Connecting in a Digital World

 

By Christo Lute, Director of Advanced Analytics,
Analytics Guild

I have spent years searching for a way to have meaningful conversations in the digital space, and I know I’m not alone in this. At some point we have all participated in Facebook discussions that devolve into name-calling. We have all stalked old friends on social media that we think of often and fondly, but never speak to. 

I am deeply curious about how to turn my experience on the internet from a vaguely anti-social one to one where I can actually connect with people.  

Last December, Tim Ferriss interviewed Jamie Foxx on the Tim Ferriss Show and unlocked my understanding of what it means to make meaningful social connections in the digital space. 

Foxx described how he wakes up in the morning and immediately begins texting, checking in with people that he cares about. He first listens, asks questions and checks in, and then shares the things he’s looking forward to about his day. When I heard about this habit, it was a lightning bolt of insight into where I’d gone wrong with social media. 

The trick I’ve learned about sharing—just another word for storytelling—is that great sharers and storytellers possess a willingness to listen and connect before they share. This is wisdom for the digital world as well as the day-to-day: your board room, presentations, staff meetings, and more.

A good story requires you to first listen, and then share. Build trust with your audience by hearing them past small talk and cheap rhetoric; hear what really matters, what is actually happening in their lives.

One Monday morning in January, I decided to experiment, to explore what might happen if I created a discipline around asking people about their daily lives. I messaged a few close friends and a few friends I hadn’t spoken to in many months, wished them a happy Monday, asked them how they were and what they were looking forward to about their week, and also shared the things that I was looking forward to most about my week.

The result was amazing. Nearly everyone messaged me back and shared something that they had been working on in their own life. The old friends were surprised but happy to hear from me. It was as though we’d reached a point where it was too awkward to make contact, but my message had broken the silence. 

Since then, every Monday, I have sent out a message to an ever-growing group of friends, and I’ve developed some rules for myself to make the most of the activity.

Rule 1: Every Monday, I will write a message to a group of Facebook friends. The messages will be individually sent, so the conversations will be private. 

Rule 2: The note must include something real about what’s going on in my life, something I’m excited about, something I’m concerned about, and something I haven’t shared yet. 

Rule 3: Every week, I need to reach out to a friend that I haven’t heard from recently and add them to the list of people I’m connecting with.

Rule 4: If someone writes back, I must respond to them. 

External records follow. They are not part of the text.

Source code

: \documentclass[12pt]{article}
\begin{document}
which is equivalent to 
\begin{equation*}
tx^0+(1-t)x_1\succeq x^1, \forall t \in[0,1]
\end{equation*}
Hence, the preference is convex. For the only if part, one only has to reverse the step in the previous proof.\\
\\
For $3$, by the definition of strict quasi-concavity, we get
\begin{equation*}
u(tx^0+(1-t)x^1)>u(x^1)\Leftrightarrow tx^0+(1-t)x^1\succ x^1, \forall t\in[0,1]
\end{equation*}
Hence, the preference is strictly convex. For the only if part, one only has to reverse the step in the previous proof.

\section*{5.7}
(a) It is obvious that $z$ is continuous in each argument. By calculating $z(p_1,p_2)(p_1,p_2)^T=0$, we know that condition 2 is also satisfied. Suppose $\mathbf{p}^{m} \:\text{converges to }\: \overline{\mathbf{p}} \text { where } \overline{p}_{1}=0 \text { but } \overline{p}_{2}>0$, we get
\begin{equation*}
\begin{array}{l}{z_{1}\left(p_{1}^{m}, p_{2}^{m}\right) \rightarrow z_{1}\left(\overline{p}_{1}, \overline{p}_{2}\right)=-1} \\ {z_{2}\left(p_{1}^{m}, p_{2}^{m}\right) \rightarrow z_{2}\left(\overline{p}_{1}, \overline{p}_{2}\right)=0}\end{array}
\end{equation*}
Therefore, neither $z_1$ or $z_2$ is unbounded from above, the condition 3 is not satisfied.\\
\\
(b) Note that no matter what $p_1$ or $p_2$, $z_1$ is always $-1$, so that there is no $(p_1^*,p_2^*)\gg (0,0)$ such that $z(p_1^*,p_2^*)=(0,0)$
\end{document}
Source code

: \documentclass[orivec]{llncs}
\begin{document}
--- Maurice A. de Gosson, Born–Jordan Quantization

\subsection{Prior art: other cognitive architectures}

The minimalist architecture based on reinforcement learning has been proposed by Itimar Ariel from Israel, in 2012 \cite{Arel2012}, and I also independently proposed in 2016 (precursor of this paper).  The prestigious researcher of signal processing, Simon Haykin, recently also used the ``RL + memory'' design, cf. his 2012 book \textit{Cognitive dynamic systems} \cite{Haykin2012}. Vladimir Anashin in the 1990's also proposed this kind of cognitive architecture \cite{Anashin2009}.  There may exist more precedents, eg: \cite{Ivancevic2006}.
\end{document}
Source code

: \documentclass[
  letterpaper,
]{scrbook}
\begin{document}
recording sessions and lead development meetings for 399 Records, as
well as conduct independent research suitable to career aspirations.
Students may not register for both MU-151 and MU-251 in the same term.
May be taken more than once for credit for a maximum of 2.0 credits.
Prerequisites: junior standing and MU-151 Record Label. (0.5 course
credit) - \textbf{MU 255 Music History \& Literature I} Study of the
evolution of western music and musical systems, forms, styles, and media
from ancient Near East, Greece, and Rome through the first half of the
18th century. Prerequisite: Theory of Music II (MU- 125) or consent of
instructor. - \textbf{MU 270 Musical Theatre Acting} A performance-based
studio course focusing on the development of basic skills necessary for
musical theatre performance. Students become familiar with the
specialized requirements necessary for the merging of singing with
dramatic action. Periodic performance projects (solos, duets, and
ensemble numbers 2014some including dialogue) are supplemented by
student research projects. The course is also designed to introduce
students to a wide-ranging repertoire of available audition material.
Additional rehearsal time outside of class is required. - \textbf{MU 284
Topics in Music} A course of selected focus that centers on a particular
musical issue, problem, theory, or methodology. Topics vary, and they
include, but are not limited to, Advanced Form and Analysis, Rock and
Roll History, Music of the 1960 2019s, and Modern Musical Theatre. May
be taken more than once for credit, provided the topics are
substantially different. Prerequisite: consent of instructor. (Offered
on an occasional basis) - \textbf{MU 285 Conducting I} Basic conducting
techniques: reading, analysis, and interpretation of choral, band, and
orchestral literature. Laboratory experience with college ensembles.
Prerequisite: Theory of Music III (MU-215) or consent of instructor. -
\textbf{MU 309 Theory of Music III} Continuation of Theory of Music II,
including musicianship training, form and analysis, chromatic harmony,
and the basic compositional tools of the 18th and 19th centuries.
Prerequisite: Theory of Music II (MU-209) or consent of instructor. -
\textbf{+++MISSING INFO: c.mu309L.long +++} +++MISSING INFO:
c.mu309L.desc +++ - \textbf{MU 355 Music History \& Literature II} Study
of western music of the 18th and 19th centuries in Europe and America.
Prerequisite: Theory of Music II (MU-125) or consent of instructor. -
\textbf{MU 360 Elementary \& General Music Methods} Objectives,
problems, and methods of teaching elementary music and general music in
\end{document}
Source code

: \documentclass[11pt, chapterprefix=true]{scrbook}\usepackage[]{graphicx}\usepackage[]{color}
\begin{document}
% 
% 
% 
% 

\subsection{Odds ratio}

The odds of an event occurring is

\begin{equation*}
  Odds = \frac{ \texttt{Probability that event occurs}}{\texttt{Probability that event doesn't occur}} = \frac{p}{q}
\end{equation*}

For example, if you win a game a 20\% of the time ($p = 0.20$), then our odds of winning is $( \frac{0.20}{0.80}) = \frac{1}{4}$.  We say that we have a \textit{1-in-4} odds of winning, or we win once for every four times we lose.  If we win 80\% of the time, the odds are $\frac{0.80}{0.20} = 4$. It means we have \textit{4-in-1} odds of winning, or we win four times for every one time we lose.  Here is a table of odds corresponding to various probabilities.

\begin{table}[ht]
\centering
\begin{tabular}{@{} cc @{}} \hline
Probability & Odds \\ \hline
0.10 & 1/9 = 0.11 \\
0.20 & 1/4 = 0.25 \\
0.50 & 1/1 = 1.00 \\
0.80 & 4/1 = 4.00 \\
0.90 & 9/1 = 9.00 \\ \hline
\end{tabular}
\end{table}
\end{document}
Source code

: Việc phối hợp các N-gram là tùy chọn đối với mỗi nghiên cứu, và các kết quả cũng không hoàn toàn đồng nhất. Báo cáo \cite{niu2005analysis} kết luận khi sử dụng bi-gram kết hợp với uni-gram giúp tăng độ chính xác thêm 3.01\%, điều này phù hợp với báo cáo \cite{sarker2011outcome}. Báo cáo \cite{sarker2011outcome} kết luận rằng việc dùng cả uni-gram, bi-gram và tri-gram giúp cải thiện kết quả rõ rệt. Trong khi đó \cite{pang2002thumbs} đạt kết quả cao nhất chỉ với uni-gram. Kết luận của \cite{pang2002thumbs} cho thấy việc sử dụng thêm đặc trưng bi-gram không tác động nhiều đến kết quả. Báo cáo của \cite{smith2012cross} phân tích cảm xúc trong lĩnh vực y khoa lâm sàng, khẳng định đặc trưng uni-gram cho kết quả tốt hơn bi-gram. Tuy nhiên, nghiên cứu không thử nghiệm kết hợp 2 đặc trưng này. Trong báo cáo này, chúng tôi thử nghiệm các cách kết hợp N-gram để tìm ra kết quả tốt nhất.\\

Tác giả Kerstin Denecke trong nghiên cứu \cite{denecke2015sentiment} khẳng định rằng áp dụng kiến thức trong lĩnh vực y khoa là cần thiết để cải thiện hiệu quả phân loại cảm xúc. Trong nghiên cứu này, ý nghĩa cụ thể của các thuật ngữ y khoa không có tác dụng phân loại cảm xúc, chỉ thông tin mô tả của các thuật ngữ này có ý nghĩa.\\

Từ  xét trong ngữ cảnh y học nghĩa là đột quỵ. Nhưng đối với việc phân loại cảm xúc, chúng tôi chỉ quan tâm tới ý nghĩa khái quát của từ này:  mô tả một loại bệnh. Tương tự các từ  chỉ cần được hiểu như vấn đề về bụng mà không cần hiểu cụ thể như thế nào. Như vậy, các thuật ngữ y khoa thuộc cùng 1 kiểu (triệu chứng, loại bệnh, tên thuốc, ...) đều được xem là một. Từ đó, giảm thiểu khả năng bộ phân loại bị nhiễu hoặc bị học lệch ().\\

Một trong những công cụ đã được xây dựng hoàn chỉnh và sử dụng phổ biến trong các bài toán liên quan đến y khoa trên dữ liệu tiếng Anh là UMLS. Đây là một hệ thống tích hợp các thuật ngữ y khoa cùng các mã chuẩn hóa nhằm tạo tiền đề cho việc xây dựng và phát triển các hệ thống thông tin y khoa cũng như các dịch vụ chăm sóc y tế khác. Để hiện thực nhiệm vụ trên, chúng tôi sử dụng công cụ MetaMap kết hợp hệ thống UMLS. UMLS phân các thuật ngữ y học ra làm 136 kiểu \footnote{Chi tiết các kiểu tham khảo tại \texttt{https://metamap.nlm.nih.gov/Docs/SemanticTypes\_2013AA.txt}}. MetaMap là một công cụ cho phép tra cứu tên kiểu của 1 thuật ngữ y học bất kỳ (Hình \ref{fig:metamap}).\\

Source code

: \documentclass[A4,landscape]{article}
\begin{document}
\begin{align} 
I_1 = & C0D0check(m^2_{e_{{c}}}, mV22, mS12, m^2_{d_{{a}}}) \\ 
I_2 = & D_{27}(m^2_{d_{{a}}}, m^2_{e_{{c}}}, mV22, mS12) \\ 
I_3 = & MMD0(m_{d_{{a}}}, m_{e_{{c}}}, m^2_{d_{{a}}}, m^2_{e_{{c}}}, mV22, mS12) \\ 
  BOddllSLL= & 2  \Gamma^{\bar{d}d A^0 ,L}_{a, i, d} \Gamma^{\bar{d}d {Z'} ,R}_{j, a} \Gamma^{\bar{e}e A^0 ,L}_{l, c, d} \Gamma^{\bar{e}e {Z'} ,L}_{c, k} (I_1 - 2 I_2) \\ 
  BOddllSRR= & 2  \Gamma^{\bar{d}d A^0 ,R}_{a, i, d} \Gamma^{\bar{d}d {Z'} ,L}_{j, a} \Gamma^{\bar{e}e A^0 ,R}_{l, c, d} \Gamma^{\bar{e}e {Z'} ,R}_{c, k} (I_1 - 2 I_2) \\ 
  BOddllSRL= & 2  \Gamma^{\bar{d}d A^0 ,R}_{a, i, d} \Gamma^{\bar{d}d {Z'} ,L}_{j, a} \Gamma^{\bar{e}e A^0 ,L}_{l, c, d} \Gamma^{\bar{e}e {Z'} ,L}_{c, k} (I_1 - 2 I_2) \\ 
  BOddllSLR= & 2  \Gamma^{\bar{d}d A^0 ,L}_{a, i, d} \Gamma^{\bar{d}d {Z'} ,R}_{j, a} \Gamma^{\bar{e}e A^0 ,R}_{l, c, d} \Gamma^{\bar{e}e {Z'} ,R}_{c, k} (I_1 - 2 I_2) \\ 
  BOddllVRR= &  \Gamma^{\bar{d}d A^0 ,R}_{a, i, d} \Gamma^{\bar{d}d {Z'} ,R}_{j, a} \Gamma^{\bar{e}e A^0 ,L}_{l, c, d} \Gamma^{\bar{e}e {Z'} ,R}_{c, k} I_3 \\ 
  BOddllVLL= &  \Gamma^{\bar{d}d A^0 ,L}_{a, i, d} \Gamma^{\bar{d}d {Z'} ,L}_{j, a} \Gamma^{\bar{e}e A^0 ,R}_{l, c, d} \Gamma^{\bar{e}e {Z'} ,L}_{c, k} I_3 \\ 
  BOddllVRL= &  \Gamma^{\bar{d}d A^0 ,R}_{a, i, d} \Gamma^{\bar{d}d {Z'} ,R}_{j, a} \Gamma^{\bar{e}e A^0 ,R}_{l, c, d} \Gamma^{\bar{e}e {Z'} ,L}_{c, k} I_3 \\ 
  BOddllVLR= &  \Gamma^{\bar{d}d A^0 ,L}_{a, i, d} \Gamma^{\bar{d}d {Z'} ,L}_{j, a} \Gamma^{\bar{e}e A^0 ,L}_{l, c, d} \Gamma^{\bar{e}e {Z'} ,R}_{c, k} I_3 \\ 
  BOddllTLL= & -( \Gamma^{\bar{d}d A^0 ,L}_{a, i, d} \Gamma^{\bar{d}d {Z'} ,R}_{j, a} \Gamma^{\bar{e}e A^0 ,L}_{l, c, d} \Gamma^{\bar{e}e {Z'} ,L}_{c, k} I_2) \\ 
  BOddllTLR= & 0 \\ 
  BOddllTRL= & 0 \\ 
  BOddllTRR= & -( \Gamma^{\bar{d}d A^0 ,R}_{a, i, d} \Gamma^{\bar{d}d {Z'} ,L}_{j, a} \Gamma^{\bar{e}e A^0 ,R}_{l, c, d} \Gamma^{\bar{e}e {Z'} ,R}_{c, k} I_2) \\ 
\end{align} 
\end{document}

After nearly 8 months of growing this weekly habit, an amazing thing has happened: almost all of my online interactions are meaningful ones. I now regularly hear about the successes and setbacks of high school and college friends, strategize about careers, make plans to travel with old friends, and hear and share real struggles over the web. All this because I decided to bite the bullet and start listening to their stories. 

The digital world has the power to connect us to each other in a way that was unprecedented in previous generations. But it also has the power to isolate us, to make us feel like we have hundreds of Facebook friends but no real ones. It allows us to spy on each other’s lives, to see new babies, weddings, and career changes, but does not require us to engage with those momentous occasions, much less the everyday happenings of our friends’ lives. What’s more, the way conduct our digital lives affects how we conduct ourselves in the non-digital world: those feelings of isolation cause more, real isolation.

Instead of passively allowing friends to become entertainment for your newsfeed, actively engage them. Talk to them about what’s really going on in their lives. Listen, ask questions, hear their stories. It will transform your digital experience. It will also slowly transform your non-digital experience, giving you the confidence and presence to connect with audiences, engage friends and colleagues, and lead in your business.